Opponents say the contemplated change would violate the First Amendment because the public has a right to access information from the government, said the analysis: In addition, opponents argue the bill would reduce privacy by forcing businesses to go through any publicly available information they have to determine if it might include sensitive content.
The Alliance for Children's Rights supported SB-435 at the hearing. “The bill closes a dangerous loophole in California's privacy law -- one that allows sensitive personal data like immigration status markers to be sold or shared without restriction, if it's considered at any point publicly available,” said Zachariah Oquenda, the alliance’s senior policy attorney. “The loophole allows businesses to collect and sell sensitive data from all kinds of sources we might not expect, including vehicle ownership and insurance records, health disclosures made on public facing crowdfunding platforms" and residential rental histories.
However, Ronak Daylami, CalChamber policy advocate, said the “ramifications” of passing SB-435 “would be significant for our members, not merely in terms of infringing upon their rights, but from a business and compliance standpoint.”
Meanwhile, the panel voted 10-0 to clear Wiener’s AI bill, which would provide whistleblower protection to employees at AI developers.

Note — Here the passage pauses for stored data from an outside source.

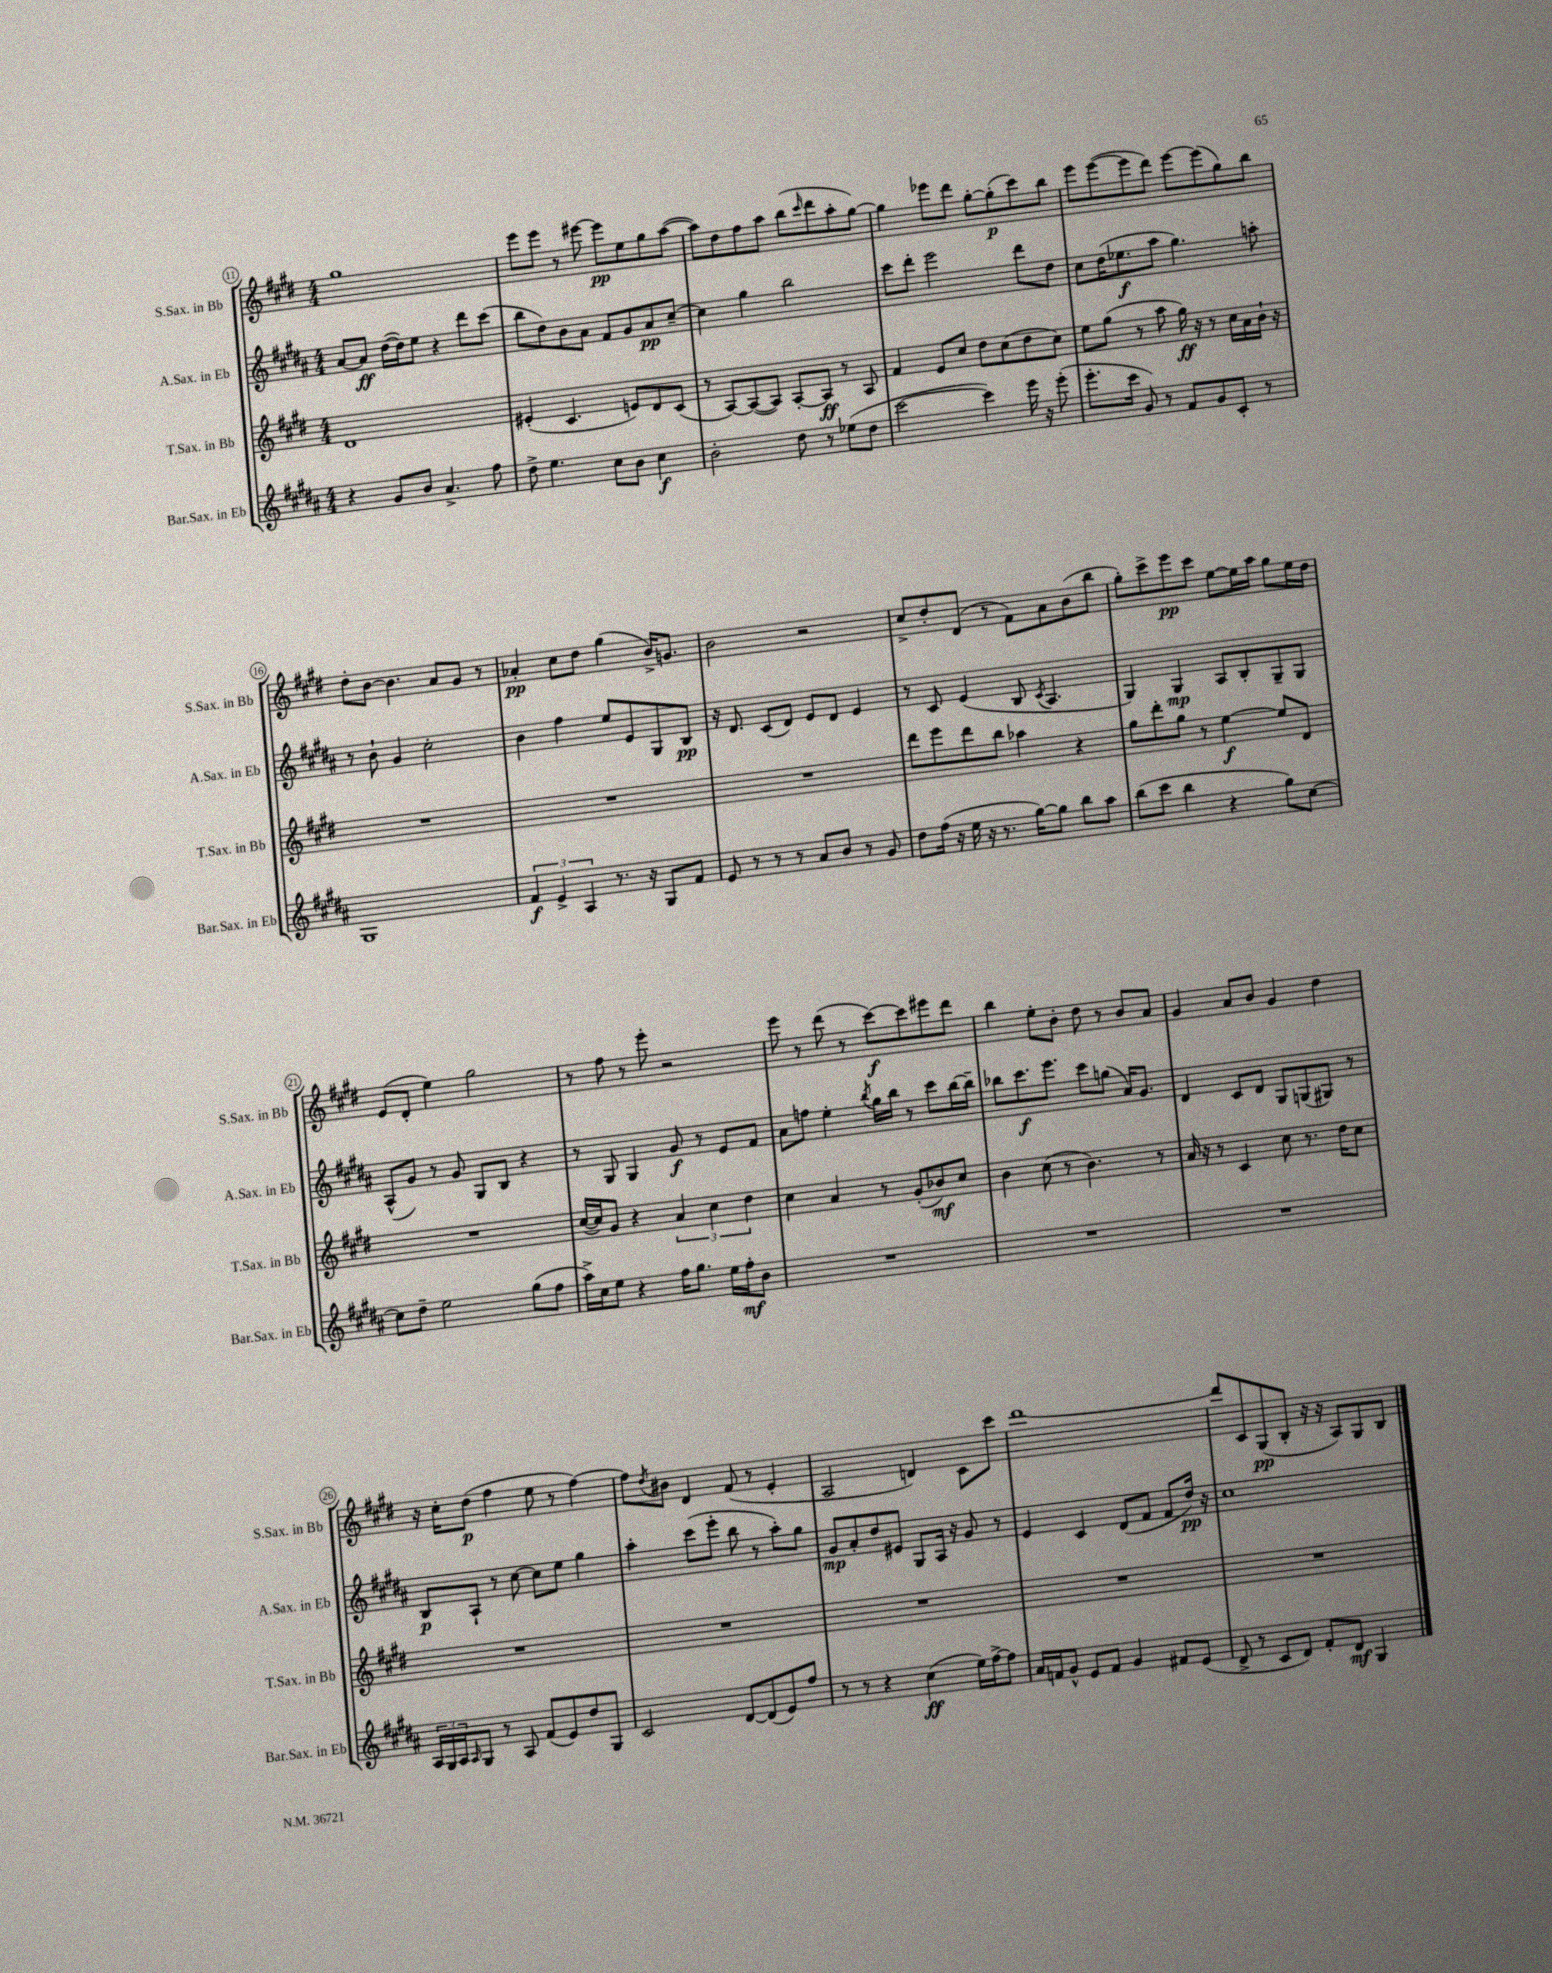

**kern	**kern	**kern	**kern
*staff4	*staff3	*staff2	*staff1
*clefG2	*clefG2	*clefG2	*clefG2
*k[f#c#g#d#a#]	*k[f#c#g#d#]	*k[f#c#g#d#a#]	*k[f#c#g#d#]
*M4/4	*M4/4	*M4/4	*M4/4
4r	1d#	[8a#	1gg#
.	.	8a#]	.
8g#	.	([16dd#	.
.	.	16dd#])	.
8b	.	8ee	.
4.a#^	.	4r	.
.	.	8ddd#	.
8ff#	.	(8ccc#	.
=	=	=	=
8dd#^	(4e#'	8bb	8eee
4.ee	.	8dd#)	8eee
.	4.c#	8b	8r
.	.	8a#	[8eee#
8cc#	.	8f#	8eee#]
8b	8e)	8g#	8ee
4cc#	8d#	8a#	8gg#
.	(8c#	[8cc#~	([8aa
=	=	=	=
2b'	8r	4cc#]	8aa])
.	[8A)	.	8dd#
.	(8A_	4gg#	8ff#
.	8A])	.	8aa
8dd#	[8A'	2bb	(8bb
.	.	.	16qqccc#
8r	8A]	.	8ddd#
(8ee-	8r	.	8aa'
8dd#	8A	.	[8gg#)
=	=	=	=
[2ccc#	4f#	8ccc#	4gg#]
.	.	8ddd#'	.
.	8e	2eee	8eee-
.	8cc#	.	8ddd#
4ccc#])	8dd#	.	[8gg#'
.	(8cc#	.	(8gg#']
16eee	8dd#	8ddd#	8ccc#)
16r	.	.	.
(8eee'	8cc#)	8dd#	8bb
=	=	=	=
8.eee'	8ee	8cc#	8eee
.	(8gg#	(16dd#	([8eee
16ccc#	.	8.ee-	.
8g#)	8r	.	8eee]
8r	8aa	8aa#	8ddd#)
8f#	16gg#)	4.gg#)	[8eee
.	16r	.	.
8g#	8r	.	(8eee]
8c#'	16cc#	.	8gg#)
.	16a	.	.
8r	16b`	8aa'	8bb
.	16r	.	.
=	=	=	=
1G#	1r	8r	8dd#'
.	.	8b`	[8b
.	.	4g#	4.b]
.	.	2cc#'	.
.	.	.	8a
.	.	.	8g#
.	.	.	8r
=	=	=	=
6f#	1r	4b	4a-'
6e^	.	.	.
.	.	4ff#	8cc#
6A#	.	.	.
.	.	.	8dd#
8.r	.	8ee	(4gg#
.	.	8e	.
16r	.	.	.
8G#	.	8G#	16b^)
.	.	.	8.g
8f#	.	8B	.
=	=	=	=
8e	1r	16r	2b
.	.	8.d#	.
8r	.	.	.
8r	.	(8c#	.
8r	.	8d#)	.
8a#	.	8e	2r
8b	.	8d#	.
8r	.	4e	.
8g#	.	.	.
=	=	=	=
8dd#	8ddd#	8r	8cc#^
(16ff#	8eee	8c#	8dd#'
16r	.	.	.
16ee	8ddd#	(4e	(8d#
16r	.	.	.
8.r	8bb	.	8r
.	4aa-	8B	8f#)
[16gg#)	.	.	.
.	.	8qc#	.
8gg#]	.	4.A#	8a
8bb	4r	.	(8b
8aa#	.	.	8bb
=	=	=	=
(8bb	8gg#	4G#)	8gg#')
8ccc#	8ddd#'	.	8ccc#^
4bb	8gg#	4G#	8eee
.	8r	.	8ccc#
4r	[4ee	8A#	[8ee
.	.	8B'	16ee]
.	.	.	16aa
8gg#)	8ee]	8G#~	8gg#
[8cc#	8d#	8G#	16ee
.	.	.	16dd#
=	=	=	=
8cc#]	1r	(8A#^^	(8e
8dd#~	.	8g#)	8d#'
2ee	.	8r	4ee)
.	.	8g#	.
.	.	8G#	2gg#
.	.	8B	.
(8gg#	.	4r	.
8ff#	.	.	.
=	=	=	=
16aa#^)	([16cc#	8r	8r
16cc#	16cc#])	.	.
8ee	8g#	8G#	8ff#
4r	4r	4G#	8r
.	.	.	8eee'
16ff#	6a	8g#	2r
8.gg#	.	.	.
.	.	8r	.
.	6cc#	.	.
16ee	.	8e	.
16ff#'	.	.	.
.	6dd#	.	.
8b	.	8f#	.
=	=	=	=
1r	4cc#	8a#	8eee
.	.	8ff	8r
.	4a	4ee'	(8ddd#
.	.	.	8r
.	.	8qbb	.
.	8r	16gg#	[8ccc#)
.	.	16bb	.
.	(8g#'	8r	8ccc#]
.	8b-)	8ccc#	8eee#
.	8cc#	[16bb	8ddd#
.	.	16bb~]	.
=	=	=	=
1r	4b	8bb-	4bb
.	.	8.ccc#	.
.	(8cc#	.	8ee'
.	.	8.eee	.
.	8r	.	8b'
.	4.b)	8ccc#	8dd#
.	.	(8gg	8r
.	.	16a#)	8b
.	.	8.g#	.
.	8r	.	8a
=	=	=	=
1r	16a	4d#	4g#
.	16r	.	.
.	8r	.	.
.	4c#	8c#	8a
.	.	8d#	8b
.	8cc#	8G#	4g#
.	8.r	(8G	.
.	.	8G#)	4dd#
.	16dd#	.	.
.	8cc#	8r	.
=	=	=	=
24A#	1r	8B	16r
24G#	.	.	.
.	.	.	16cc#'
24A#	.	.	.
16qqA#	.	.	.
8G#	.	8A#`	(8dd#
8r	.	8r	4ff#
8A#	.	[8cc#	.
(8f#	.	8cc#]	8ee
8e)	.	8ee	8r
8dd#	.	4gg#	[4ff#)
8G#	.	.	.
=	=	=	=
2c#	1r	4aa#'	8ff#]
.	.	.	8qdd#
.	.	.	8b#
.	.	(8ccc#	4d#
.	.	8eee'	.
[8d#	.	8bb	(8f#
(8d#]	.	8r	8r
8e)	.	8aa#')	4e'
8ff#	.	8gg#	.
=	=	=	=
8r	1r	8g#	2A
8r	.	8a#'	.
4r	.	8dd#	.
.	.	8e#	.
(4cc#	.	8G#	4d)
.	.	16A#	.
.	.	16r	.
16ee)	.	8g#	8c#
[16ff#^	.	.	.
8ff#]	.	8r	8ccc#
=	=	=	=
16a#	1r	4e	[1ddd#
16f	.	.	.
8g#^^	.	.	.
8e	.	4c#	.
8f	.	.	.
4g#	.	(8d#	.
.	.	8f#	.
8f#	.	8f#	.
(8e	.	16dd#)	.
.	.	16r	.
=	=	=	=
8d#^	1r	1cc#	8ddd#]
8r	.	.	8c#
8c#	.	.	(8G#
8d#)	.	.	8B'
8f#'	.	.	16r
.	.	.	16r
8d#	.	.	8A)
4G#	.	.	8G#
.	.	.	8B
==	==	==	==
*-	*-	*-	*-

It would also create a consortium to develop a framework for a public cloud computing cluster called CalCompute to advance AI safely and ethically (see 2507010047). Wiener said he incorporated recommendations from last month’s California Frontier AI report (see 2506170051).
In addition, the committee voted 9-4 for McNerney’s SB-7. The Senate author said the bill would create “common-sense guardrails” and make sure there’s a human in the loop when employers use ADS for workplace decisions.